JD Sampson - Biography
JD Sampson, is a musician and a musical producer. He was born on this August 4, 1978. JD Samson’s work often examines questions of gender identifications through an aesthetical lens. JD Samson has performed with the groups Le Tigre and Men. JD Samson embodies the ideology and aesthetics of “nerdy cool.”
On August 4, 1978, JD Samson was born in a small town outside of Cleveland, Ohio. She was named Jocelyn Samson. Both of JD Samson’s parents had artistic temperaments. Her father took a job as a miner of sand and gravel and her mother had employment as a party decorator. For the first year of her life, the Samsons lived on a farm in the town of Newbury, Ohio. The Samsons moved to Pepper Pike, Ohio to give JD Samson and her sisters access to better education.
JD Samson was active in extracurricular activities and athletics, including the Environmental Club, the Orange High School Field Hockey, and the Northeastern Ohio All Star Team. Although JD Samson seemed like a typical teenager, she felt a distance and complicated relationship with her environment. When she was only fifteen-years old, JD Samson came out as a lesbian. JD Samson founded the first Gay/Straight alliance at her high school. JD Samson would travel to Cleveland in order to have access to queer friendly spaces. JD Samson had a lesbian aunt who lived in Los Angeles who offered the young woman emotional support.
When JD Samson was seventeen, she left home to attend Sarah Lawrence College. JD Samson studied queer studies with a focus in feminist experimental film. In 2000, she received a Bachelor’s degree in film. During her time in college JD Samson was able to explore the music scene in a way she had not been able to when she lived in Ohio. While in school, JD Samson worked as a campus tour guide and a manager at a café. She also worked for a queer theory professor as a research assistant.
JD Samson helped produce and direct the Sarah Lawrence College Film and Video Festival. One summer, she also traveled to Chicago in order to teach a course called The History of Graffiti for the Robert Taylor Boys and Girls Club. On instructions from a Queer Theory professor Beth Freeman, JD Samson sought the film maker Sadie Benning while she was in Chicago. JD Samson met Benning at the annual Chicago Dyke March. The two women became fast friends. JD Samson also began to focus on drawing and painting. She began to explore the limits of the various mediums she explored. She would take such experiments into her work in music.
When JD Samson was a senior at Sarah Lawrence College, in 2000, she joined Le Tigre. JD Samson originally worked for the group as a projectionist. JD Samson replaced Sadie Benning in Le Tigre as an actual performer in the group. In Judith Halberstam’s In a Queer Time & Place, Judith Halberstam holds Le Tigre as an example of one of the recent female punk bands who act not only as cultural producers but as cultural critics and archivist. The cultural production that JD Samson engages in is absolutely of high caliber but it also serves a rhetorical and critical function.

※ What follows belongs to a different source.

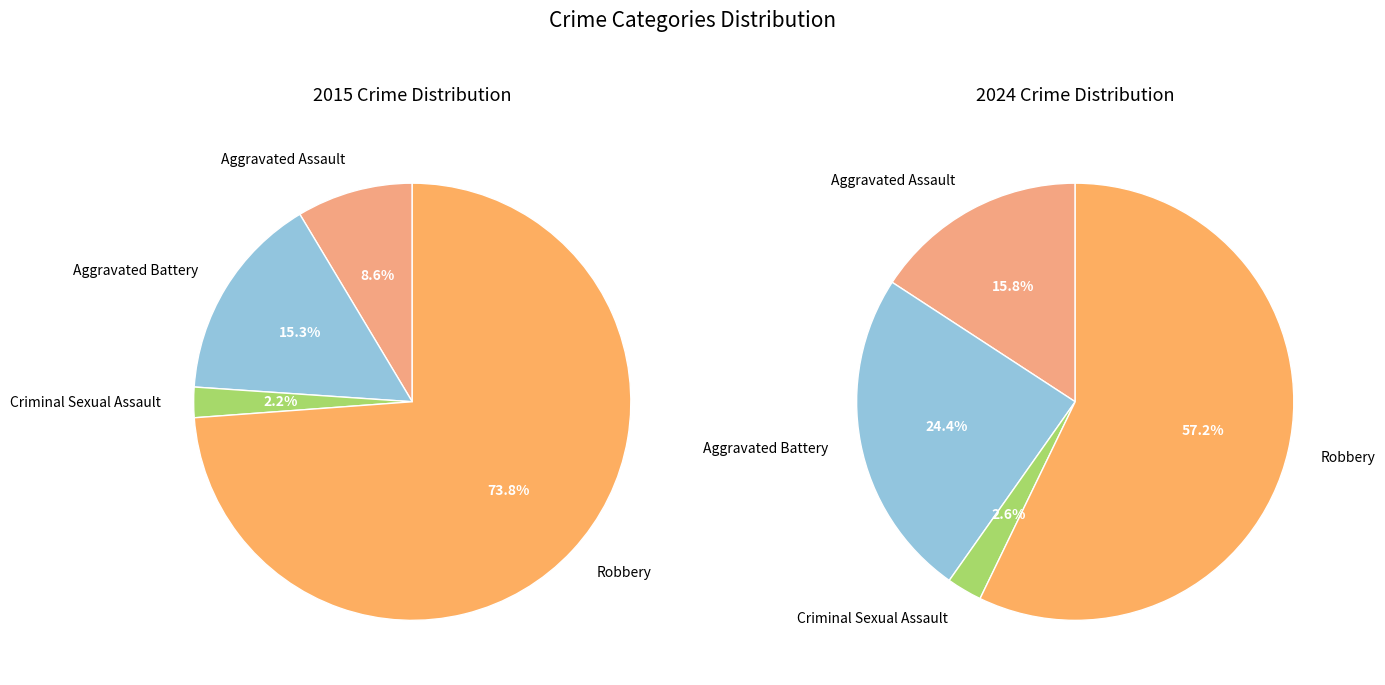

To the nearest percent, what is the average slice percentage?

25%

JD Samson collaborated with Tara Mateik and Emily Roysdon to form the group Dykes Can Dance. This conceptual dance collective that set to disprove the stereotype that lesbians did not have the skills to dance. Dykes Can Dance was also an attempt at protesting the New York requirement that clubs spend an exorbitant fee for cabaret licenses. In 2003, JD Samson and photographer Cass Bird created JD’s Lesbian Calendar. This project hoped to increase the visibility and appreciation of butch lesbians.
Around this time, JD Samson joined Sarah Shapiro to join The New England Roses, another band project. They release an album called Face Time with Son. JD Samson has collaborated with The Hems, the singer Peaches live band. She has also worked with the band Junior Senior.

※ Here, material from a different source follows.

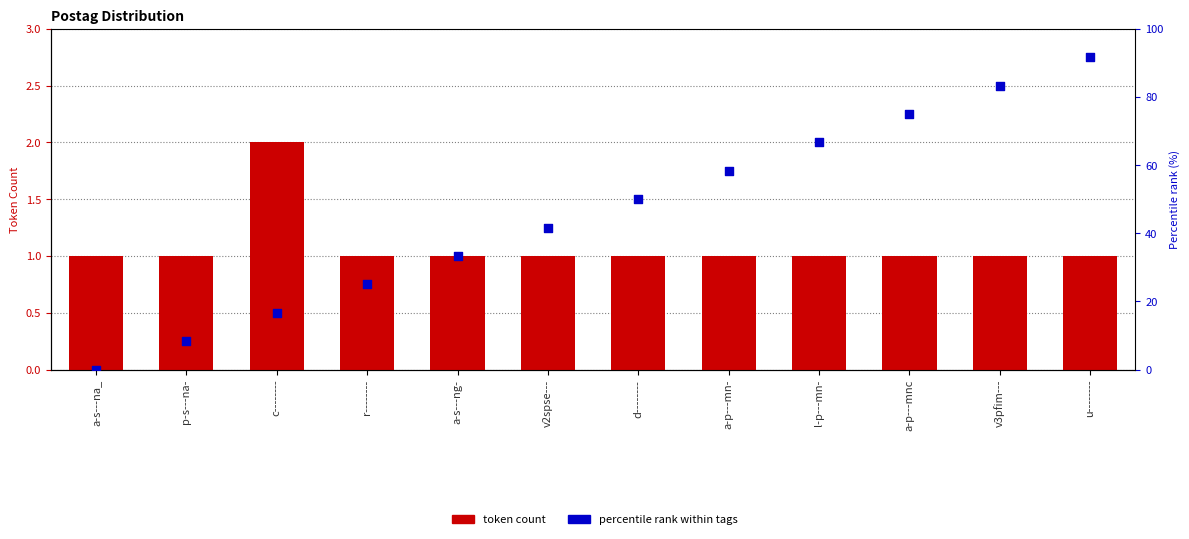

Which series has the largest Y range (max minus min)?

percentile rank within tags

Following her work on JD’s Lesbian Calendar, JD Samson toured the United States in a recreational vehicle in 2006. She used the images from this trip to create a project called JD’s Lesbian Utopia. In 2007, JD Samson and fellow Le Tigre member Johanna Fateman joined forces to form a new group Men. In this new electropop group, JD Samson continues to use music as a rhetorical tool for examining queer life. She also addresses trans concerns, sexual investment, and the economics of war. JD Samson has also appeared in John Cameron Mitchell’s Short Bus.